-- Opening Marker --

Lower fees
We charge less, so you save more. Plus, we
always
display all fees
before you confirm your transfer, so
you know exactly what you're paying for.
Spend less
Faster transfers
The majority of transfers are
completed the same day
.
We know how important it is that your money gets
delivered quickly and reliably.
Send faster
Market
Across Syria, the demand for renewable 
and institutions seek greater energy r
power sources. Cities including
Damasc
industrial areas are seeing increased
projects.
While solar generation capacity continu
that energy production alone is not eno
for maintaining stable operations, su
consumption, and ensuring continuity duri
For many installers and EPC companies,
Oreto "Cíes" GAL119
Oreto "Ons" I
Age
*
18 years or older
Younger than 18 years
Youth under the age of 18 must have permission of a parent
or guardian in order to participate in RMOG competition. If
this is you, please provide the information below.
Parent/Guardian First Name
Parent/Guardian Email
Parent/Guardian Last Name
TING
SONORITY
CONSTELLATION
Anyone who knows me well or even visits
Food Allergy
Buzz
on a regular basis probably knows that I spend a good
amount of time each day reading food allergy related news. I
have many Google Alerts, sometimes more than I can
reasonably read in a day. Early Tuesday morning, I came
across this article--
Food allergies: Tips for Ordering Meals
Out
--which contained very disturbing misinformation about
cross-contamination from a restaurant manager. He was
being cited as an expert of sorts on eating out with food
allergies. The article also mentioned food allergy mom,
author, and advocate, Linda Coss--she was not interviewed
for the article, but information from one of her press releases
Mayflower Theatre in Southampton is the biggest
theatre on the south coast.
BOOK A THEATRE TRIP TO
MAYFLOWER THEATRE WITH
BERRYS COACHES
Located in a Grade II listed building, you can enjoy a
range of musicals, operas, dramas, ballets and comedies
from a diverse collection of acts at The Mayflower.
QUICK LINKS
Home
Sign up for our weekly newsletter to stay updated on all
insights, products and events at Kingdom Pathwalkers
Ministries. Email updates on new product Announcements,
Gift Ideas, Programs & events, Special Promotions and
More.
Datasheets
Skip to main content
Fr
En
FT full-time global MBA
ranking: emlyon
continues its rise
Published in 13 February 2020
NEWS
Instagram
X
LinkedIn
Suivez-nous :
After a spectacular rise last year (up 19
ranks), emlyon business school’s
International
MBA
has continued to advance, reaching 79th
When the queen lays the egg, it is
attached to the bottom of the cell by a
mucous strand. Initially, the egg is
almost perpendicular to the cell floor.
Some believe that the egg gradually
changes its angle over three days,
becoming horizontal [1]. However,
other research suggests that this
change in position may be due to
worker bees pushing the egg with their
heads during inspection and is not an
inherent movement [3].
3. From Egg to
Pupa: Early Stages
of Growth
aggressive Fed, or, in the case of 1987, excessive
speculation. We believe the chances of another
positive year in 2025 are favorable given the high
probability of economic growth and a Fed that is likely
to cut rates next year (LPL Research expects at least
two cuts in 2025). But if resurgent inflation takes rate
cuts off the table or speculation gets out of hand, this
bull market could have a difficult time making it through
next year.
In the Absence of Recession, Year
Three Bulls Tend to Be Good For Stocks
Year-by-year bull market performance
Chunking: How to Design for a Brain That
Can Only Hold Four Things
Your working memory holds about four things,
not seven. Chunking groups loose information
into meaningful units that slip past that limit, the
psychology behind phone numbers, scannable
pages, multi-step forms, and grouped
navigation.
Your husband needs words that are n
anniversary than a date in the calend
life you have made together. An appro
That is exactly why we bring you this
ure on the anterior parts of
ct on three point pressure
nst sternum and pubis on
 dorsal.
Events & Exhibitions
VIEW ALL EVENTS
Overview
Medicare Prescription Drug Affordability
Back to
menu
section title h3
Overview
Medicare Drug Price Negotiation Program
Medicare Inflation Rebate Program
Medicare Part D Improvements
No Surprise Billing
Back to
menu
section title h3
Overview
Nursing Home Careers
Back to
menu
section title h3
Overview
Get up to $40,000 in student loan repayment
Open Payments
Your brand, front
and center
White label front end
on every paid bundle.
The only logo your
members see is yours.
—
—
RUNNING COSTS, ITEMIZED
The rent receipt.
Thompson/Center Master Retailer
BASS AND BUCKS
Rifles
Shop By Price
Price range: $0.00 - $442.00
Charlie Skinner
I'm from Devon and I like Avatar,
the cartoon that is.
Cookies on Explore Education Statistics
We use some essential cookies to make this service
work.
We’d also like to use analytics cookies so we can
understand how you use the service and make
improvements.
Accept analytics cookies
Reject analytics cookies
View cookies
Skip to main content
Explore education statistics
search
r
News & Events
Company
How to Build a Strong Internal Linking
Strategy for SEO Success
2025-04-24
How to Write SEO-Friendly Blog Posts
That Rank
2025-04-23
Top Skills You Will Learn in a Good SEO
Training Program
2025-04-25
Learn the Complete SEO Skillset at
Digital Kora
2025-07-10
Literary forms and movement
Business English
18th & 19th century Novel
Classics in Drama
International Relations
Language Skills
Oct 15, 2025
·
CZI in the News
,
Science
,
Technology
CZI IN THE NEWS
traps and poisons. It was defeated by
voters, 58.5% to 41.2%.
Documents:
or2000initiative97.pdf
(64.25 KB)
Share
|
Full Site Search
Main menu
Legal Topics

-- Closing Marker --

■ TASK TO CARRY OUT ■
Copy out every one of the lines above, word for word, in their original order.

■ WRITTEN SOLUTION ■
Lower fees
We charge less, so you save more. Plus, we
always
display all fees
before you confirm your transfer, so
you know exactly what you're paying for.
Spend less
Faster transfers
The majority of transfers are
completed the same day
.
We know how important it is that your money gets
delivered quickly and reliably.
Send faster
Market
Across Syria, the demand for renewable 
and institutions seek greater energy r
power sources. Cities including
Damasc
industrial areas are seeing increased
projects.
While solar generation capacity continu
that energy production alone is not eno
for maintaining stable operations, su
consumption, and ensuring continuity duri
For many installers and EPC companies,
Oreto "Cíes" GAL119
Oreto "Ons" I
Age
*
18 years or older
Younger than 18 years
Youth under the age of 18 must have permission of a parent
or guardian in order to participate in RMOG competition. If
this is you, please provide the information below.
Parent/Guardian First Name
Parent/Guardian Email
Parent/Guardian Last Name
TING
SONORITY
CONSTELLATION
Anyone who knows me well or even visits
Food Allergy
Buzz
on a regular basis probably knows that I spend a good
amount of time each day reading food allergy related news. I
have many Google Alerts, sometimes more than I can
reasonably read in a day. Early Tuesday morning, I came
across this article--
Food allergies: Tips for Ordering Meals
Out
--which contained very disturbing misinformation about
cross-contamination from a restaurant manager. He was
being cited as an expert of sorts on eating out with food
allergies. The article also mentioned food allergy mom,
author, and advocate, Linda Coss--she was not interviewed
for the article, but information from one of her press releases
Mayflower Theatre in Southampton is the biggest
theatre on the south coast.
BOOK A THEATRE TRIP TO
MAYFLOWER THEATRE WITH
BERRYS COACHES
Located in a Grade II listed building, you can enjoy a
range of musicals, operas, dramas, ballets and comedies
from a diverse collection of acts at The Mayflower.
QUICK LINKS
Home
Sign up for our weekly newsletter to stay updated on all
insights, products and events at Kingdom Pathwalkers
Ministries. Email updates on new product Announcements,
Gift Ideas, Programs & events, Special Promotions and
More.
Datasheets
Skip to main content
Fr
En
FT full-time global MBA
ranking: emlyon
continues its rise
Published in 13 February 2020
NEWS
Instagram
X
LinkedIn
Suivez-nous :
After a spectacular rise last year (up 19
ranks), emlyon business school’s
International
MBA
has continued to advance, reaching 79th
When the queen lays the egg, it is
attached to the bottom of the cell by a
mucous strand. Initially, the egg is
almost perpendicular to the cell floor.
Some believe that the egg gradually
changes its angle over three days,
becoming horizontal [1]. However,
other research suggests that this
change in position may be due to
worker bees pushing the egg with their
heads during inspection and is not an
inherent movement [3].
3. From Egg to
Pupa: Early Stages
of Growth
aggressive Fed, or, in the case of 1987, excessive
speculation. We believe the chances of another
positive year in 2025 are favorable given the high
probability of economic growth and a Fed that is likely
to cut rates next year (LPL Research expects at least
two cuts in 2025). But if resurgent inflation takes rate
cuts off the table or speculation gets out of hand, this
bull market could have a difficult time making it through
next year.
In the Absence of Recession, Year
Three Bulls Tend to Be Good For Stocks
Year-by-year bull market performance
Chunking: How to Design for a Brain That
Can Only Hold Four Things
Your working memory holds about four things,
not seven. Chunking groups loose information
into meaningful units that slip past that limit, the
psychology behind phone numbers, scannable
pages, multi-step forms, and grouped
navigation.
Your husband needs words that are n
anniversary than a date in the calend
life you have made together. An appro
That is exactly why we bring you this
ure on the anterior parts of
ct on three point pressure
nst sternum and pubis on
 dorsal.
Events & Exhibitions
VIEW ALL EVENTS
Overview
Medicare Prescription Drug Affordability
Back to
menu
section title h3
Overview
Medicare Drug Price Negotiation Program
Medicare Inflation Rebate Program
Medicare Part D Improvements
No Surprise Billing
Back to
menu
section title h3
Overview
Nursing Home Careers
Back to
menu
section title h3
Overview
Get up to $40,000 in student loan repayment
Open Payments
Your brand, front
and center
White label front end
on every paid bundle.
The only logo your
members see is yours.
—
—
RUNNING COSTS, ITEMIZED
The rent receipt.
Thompson/Center Master Retailer
BASS AND BUCKS
Rifles
Shop By Price
Price range: $0.00 - $442.00
Charlie Skinner
I'm from Devon and I like Avatar,
the cartoon that is.
Cookies on Explore Education Statistics
We use some essential cookies to make this service
work.
We’d also like to use analytics cookies so we can
understand how you use the service and make
improvements.
Accept analytics cookies
Reject analytics cookies
View cookies
Skip to main content
Explore education statistics
search
r
News & Events
Company
How to Build a Strong Internal Linking
Strategy for SEO Success
2025-04-24
How to Write SEO-Friendly Blog Posts
That Rank
2025-04-23
Top Skills You Will Learn in a Good SEO
Training Program
2025-04-25
Learn the Complete SEO Skillset at
Digital Kora
2025-07-10
Literary forms and movement
Business English
18th & 19th century Novel
Classics in Drama
International Relations
Language Skills
Oct 15, 2025
·
CZI in the News
,
Science
,
Technology
CZI IN THE NEWS
traps and poisons. It was defeated by
voters, 58.5% to 41.2%.
Documents:
or2000initiative97.pdf
(64.25 KB)
Share
|
Full Site Search
Main menu
Legal Topics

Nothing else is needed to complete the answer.